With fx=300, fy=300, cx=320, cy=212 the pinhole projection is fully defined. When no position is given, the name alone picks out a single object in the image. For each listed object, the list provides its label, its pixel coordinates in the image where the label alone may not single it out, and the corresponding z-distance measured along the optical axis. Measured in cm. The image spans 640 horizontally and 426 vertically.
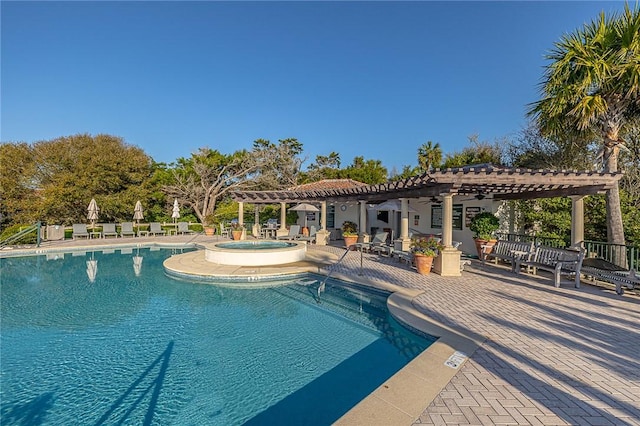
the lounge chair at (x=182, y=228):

_ _ _ _ _

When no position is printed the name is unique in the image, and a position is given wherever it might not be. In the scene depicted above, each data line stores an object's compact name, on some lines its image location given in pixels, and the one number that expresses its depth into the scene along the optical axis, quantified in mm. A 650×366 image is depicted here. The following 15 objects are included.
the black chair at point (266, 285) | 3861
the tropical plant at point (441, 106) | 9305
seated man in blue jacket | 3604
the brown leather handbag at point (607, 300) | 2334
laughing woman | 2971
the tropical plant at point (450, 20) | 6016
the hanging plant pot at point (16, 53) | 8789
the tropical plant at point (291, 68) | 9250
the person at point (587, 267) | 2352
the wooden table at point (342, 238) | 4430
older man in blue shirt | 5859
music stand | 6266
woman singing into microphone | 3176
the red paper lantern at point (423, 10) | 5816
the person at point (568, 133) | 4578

_ _ _ _ _

### What you will do:
Please give the number of lines in the data above that include the string "blue", and nothing else.

### Result of this task:
2